__WORK INSTRUCTION A__: In the Ceph troubleshooting text below, reproduce the passage word for word, beginning at the words "sh-4.4# ceph -s" and stopping after the words "what to check.".
__WORK INSTRUCTION B__:
Answer these questions using the Ceph troubleshooting text below.
(i) Which command does the text use to list the pools in the ceph cluster?
(ii) How many slow ops does the sample output of "ceph -s" report?
(iii) What filesystem name does the text give as its example for the storageclass.yaml?

(QUOTED PASSAGE Opens)

If you have multiple monitors make sure you check network connectivity for all monitor IP’s and ports which are passed to cephcsi.

If the above commands do not return any response then it will be a network issue to connect to the ceph cluster.

check ceph cluster is healhty

Sometimes unhealthy ceph cluster can contribute to the issues in Creating or mounting the pvc. Please make sure your ceph cluster is healthy

sh-4.4# ceph health detail
HEALTH_OK

check for slow ops

Even slow ops in the ceph cluster can contribute to the issues. Please make sure that No slow Ops are present and the ceph cluster is healthy

sh-4.4# ceph -s
  cluster:
    id:     ba41ac93-3b55-4f32-9e06-d3d8c6ff7334
    health: HEALTH_WARN
            30 slow ops, oldest one blocked for 10624 sec, mon.a has slow ops

Some tips on what to check.

Look in the monitor logs
Look in the OSD logs
- Check Disk Health
Check Network Health

How to debug different issues in the ceph cluster is documented at ceph troubleshooting

Pool or subvolumegroup exists in the ceph cluster

Make sure the pool you have specified in the storageclass.yaml Exists in the ceph cluster.

Suppose the pool name is mentioned in the storageclass.yaml is replicapool. It can be verified as below.

sh-4.4# ceph osd lspools
1 device_health_metrics
2 replicapool

If the pool does not exists make sure you create the pool before proceeding.

CephFS

Make sure the filesystem and pool you have specified in the storageclass.yaml Exist in the ceph cluster.

Suppose the filesystem name mentioned in the storageclass.yaml is myfs. It can be verified as below.

(QUOTED PASSAGE Closes)
(DATA Opens)

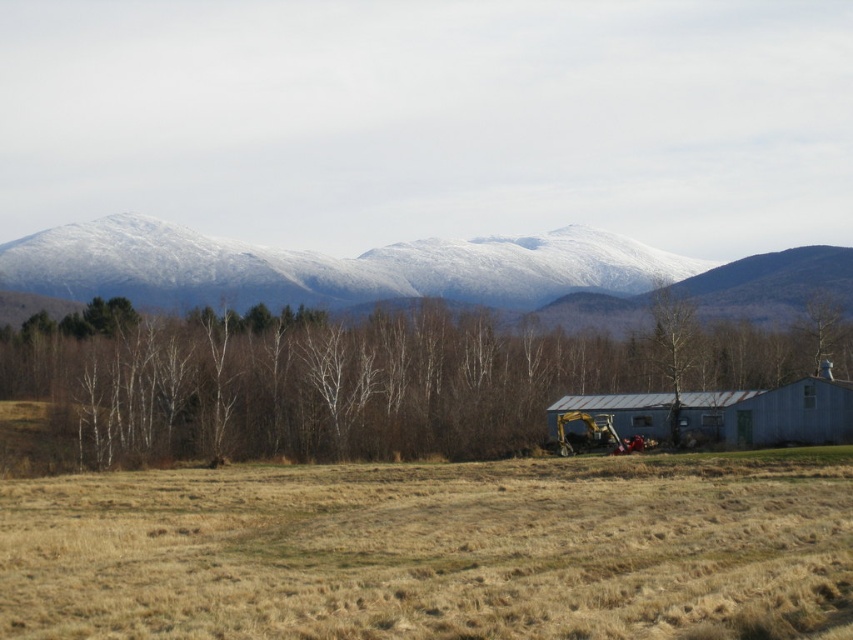
You are a hiker planning to cross the brown grassy field at lower center and the smooth white tree at center. Which path would allow you to walk further without encountering obstacles?

The brown grassy field at lower center has a larger width than the smooth white tree at center, so walking across the brown grassy field at lower center would allow you to go further without obstacles.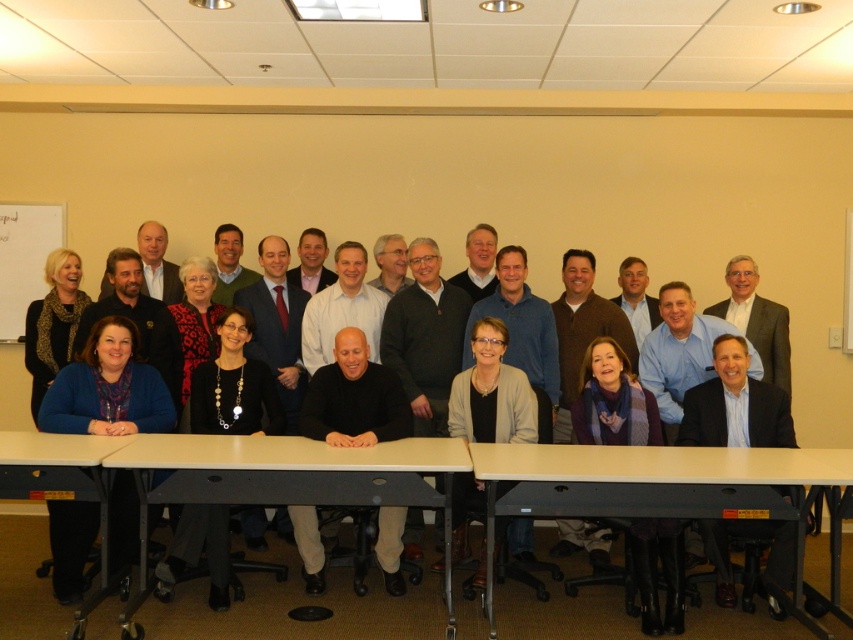
Is white plastic table at center wider than black sweater at center?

(DATA Closes)

__REPLY A__:
sh-4.4# ceph -s
  cluster:
    id:     ba41ac93-3b55-4f32-9e06-d3d8c6ff7334
    health: HEALTH_WARN
            30 slow ops, oldest one blocked for 10624 sec, mon.a has slow ops

Some tips on what to check.

__REPLY B__:
(i) ceph osd lspools
(ii) 30
(iii) myfs